When to Seek Urgent Medical Care?

  • Abdominal pain
  • No gas passing
  • No stool passing
  • Sever diarrhea
  • Fever
  • Shortness of breath or wheezing

Treatment Options

  • Several factors determining treatment approaches in appendix cancer among them are:
  • Tumor type
  • Tumor size
  • How much does the tumor spread
  • Patient overall health status with emphasize on the following factors:
  • Age
  • Body mass index (BMI)
  • Anesthesia and Surgery tolerances determined by anesthesia and surgery risk scores and
  • Cardiopulmonary status
  • Surgery is the main treatment for appendiceal cancers.
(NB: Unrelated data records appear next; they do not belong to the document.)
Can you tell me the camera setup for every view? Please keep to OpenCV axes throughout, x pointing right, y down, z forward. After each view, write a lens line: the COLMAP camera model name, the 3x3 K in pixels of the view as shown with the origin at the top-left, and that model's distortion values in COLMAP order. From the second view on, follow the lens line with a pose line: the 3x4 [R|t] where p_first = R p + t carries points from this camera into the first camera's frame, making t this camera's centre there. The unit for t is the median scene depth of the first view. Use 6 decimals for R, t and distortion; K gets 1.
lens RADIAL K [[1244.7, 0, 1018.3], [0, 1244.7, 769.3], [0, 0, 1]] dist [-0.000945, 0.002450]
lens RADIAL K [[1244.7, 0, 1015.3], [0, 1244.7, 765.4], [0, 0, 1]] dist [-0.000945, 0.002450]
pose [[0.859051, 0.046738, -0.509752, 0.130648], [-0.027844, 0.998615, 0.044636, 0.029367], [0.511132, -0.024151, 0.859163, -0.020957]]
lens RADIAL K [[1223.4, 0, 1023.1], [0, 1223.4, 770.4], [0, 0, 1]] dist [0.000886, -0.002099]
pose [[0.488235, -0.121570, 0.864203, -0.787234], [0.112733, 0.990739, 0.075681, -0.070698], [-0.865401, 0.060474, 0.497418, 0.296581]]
With respect to the tumor size and spread to the surrounding area or distant metastasis surgeon may decide to choose one of the following approaches:
  • Simple appendectomy
  • Removing the appendix
  • Generally recommended for small carcinoids
  • Right hemicolectomy
  • Removing appendix, right colon (also called Large intestine), and surrounding lymph nodes
  • Recommended for large carcinoids and small adenocarcinomas
  • Cytoreductive (tumor debulking) surgery
  • Removing the tumor and abdominal mucin plus parts of the intestine, gallblader, uterus and ovaries and linings of the abdominal cavity
  • Recommended for adenocarcinomas spread to abdominal cavity
  • Systemic (delivering the chemotherapy agent through your veins or rarely mouth) chemotherapy before or after surgery
  • Hypertermic intraperitoneal chemotherapy (HIPEC) during (in the operation room) or early after surgery, also known as heated chemotherapy:
  • The abdominal cavity s filled with a preheated fluid (up to 104 degrees Fahrenheit) containing a chemotherapy agent, the abdomen will rocked gently for around 90 minutes, this will warrant delivery of the heat activated chemotherapy to all areas of the abdominal cavity.
  • In the presence of Pseudomyxoma peritonei (a condition which abdominal cavity filled with mucous)., cytoreduction surgery with HIPEC is the recommended method of choice

Where to find Medical Care for (Disease name)?

Medical care for appendix cancer can be found here.


  • No prevention does exist for appendix cancer.
  • Although a healthy, active life style is always warranted.
  • Abstinence from alcohol and smoking is particularly important.
  • If you have family or personal history of the above mentioned diseases your doctor may recommend some general diagnostic workups according to the recommended guidelines for each disease.
  • For example patients with long standing ulcerative colitis or patients with history of HNPCC might benefit from colonoscopy work ups.

What to Expect (Outlook/Prognosis)?

  • The followings play the key role in determining patients prognosis:
  • Tumor type
  • Tumor size
  • How much does the tumor spread
  • Most of appendix tumors are small and curable.

Possible Complications

  • Patients with complicated specific types of appendix tumors called carcionids might complain of diarrhea, wheezing, facial flushing and palpitation.